Text excerpt →
= Beginning of Section =

When people search for a dentist, physiotherapist, or cosmetic clinic, many now rely on generative AI rather than traditional search engines. A new independent study suggests that the way these systems recommend clinics follows consistent patterns that may subtly shape how people interpret healthcare options.
The research was conducted by José Francisco Ouviña and focuses on how generative AI systems structure their answers when asked to recommend clinics in Spanish cities. The study does not assess whether the clinics mentioned are good or bad, nor does it verify the accuracy of the information provided. Instead, it examines the form and organisation of the responses users receive.
The analysis covered 1,530 responses generated in the first half of January 2026. These responses were produced by three widely used generative AI systems and were based on identical questions asked across 51 Spanish cities with populations above 100,000. The study included three common types of local healthcare services: dental clinics, physiotherapy clinics, and aesthetic medicine clinics.
Each system was asked the same fixed set of ten questions, ranging from open requests for clinic recommendations to short summary prompts. This approach allowed the researcher to compare how answers changed depending on how a question was framed, while keeping all other variables constant.
One of the clearest findings was that the wording of a question had the strongest influence on how an answer was structured. Open or comparative questions tended to generate longer responses, often organised into lists with descriptive detail. Short prompts that asked for brief explanations produced much more concise answers, sometimes just a few sentences long.
There were also clear differences between the AI systems themselves. Some consistently generated longer and more detailed text, while others favoured shorter and more compact responses. The study found recurring contrasts in the use of lists, the inclusion of warnings or limitations, references to external sources, and the use of first person language.

= End of Section =

Work instructions → Echo the passage of the text about AI clinic recommendations starting with "Each system was" and going on through "few sentences long.". The rows that come next have no connection to the text about AI clinic recommendations.

Provided information →
= Beginning of Section =

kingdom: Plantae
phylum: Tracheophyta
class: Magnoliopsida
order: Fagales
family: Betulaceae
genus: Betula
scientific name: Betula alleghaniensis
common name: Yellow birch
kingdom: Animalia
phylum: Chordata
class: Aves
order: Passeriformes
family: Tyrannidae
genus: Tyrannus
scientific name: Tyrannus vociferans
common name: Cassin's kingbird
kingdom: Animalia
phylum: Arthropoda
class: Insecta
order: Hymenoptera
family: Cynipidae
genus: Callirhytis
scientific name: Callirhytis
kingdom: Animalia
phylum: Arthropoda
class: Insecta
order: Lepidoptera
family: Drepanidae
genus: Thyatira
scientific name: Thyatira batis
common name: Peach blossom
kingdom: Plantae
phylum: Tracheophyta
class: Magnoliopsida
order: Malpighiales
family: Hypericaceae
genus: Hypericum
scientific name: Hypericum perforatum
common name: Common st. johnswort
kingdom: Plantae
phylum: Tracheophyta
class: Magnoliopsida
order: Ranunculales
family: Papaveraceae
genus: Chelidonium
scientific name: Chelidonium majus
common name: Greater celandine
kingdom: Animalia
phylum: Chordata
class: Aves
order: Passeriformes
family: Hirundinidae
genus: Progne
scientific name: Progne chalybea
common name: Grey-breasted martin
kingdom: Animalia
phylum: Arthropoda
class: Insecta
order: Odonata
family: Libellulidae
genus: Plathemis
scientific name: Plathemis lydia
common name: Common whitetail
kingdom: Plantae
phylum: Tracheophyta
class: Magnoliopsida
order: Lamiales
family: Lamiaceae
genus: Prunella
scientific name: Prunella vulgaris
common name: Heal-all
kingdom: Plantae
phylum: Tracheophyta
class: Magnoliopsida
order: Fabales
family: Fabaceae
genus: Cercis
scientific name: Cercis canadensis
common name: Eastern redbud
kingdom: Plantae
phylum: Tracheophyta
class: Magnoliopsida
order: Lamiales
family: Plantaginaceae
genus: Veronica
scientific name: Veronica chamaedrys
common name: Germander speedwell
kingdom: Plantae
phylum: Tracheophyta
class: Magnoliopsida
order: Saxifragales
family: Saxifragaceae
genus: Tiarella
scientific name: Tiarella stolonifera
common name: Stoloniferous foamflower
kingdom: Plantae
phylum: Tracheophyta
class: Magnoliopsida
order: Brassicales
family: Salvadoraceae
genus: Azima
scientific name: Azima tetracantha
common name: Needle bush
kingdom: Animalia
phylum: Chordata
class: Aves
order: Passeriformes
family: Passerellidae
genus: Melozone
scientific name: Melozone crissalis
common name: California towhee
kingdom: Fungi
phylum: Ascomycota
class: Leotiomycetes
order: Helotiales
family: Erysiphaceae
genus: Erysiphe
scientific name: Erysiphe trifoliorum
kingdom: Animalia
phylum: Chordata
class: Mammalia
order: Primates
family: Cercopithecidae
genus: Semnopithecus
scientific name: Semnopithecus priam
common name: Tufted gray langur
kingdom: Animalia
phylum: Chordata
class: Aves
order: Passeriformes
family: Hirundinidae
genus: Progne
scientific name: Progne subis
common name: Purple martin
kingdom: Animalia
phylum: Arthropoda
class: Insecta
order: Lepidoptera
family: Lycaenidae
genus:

= End of Section =

Answer to this exercise →
Each system was asked the same fixed set of ten questions, ranging from open requests for clinic recommendations to short summary prompts. This approach allowed the researcher to compare how answers changed depending on how a question was framed, while keeping all other variables constant.
One of the clearest findings was that the wording of a question had the strongest influence on how an answer was structured. Open or comparative questions tended to generate longer responses, often organised into lists with descriptive detail. Short prompts that asked for brief explanations produced much more concise answers, sometimes just a few sentences long.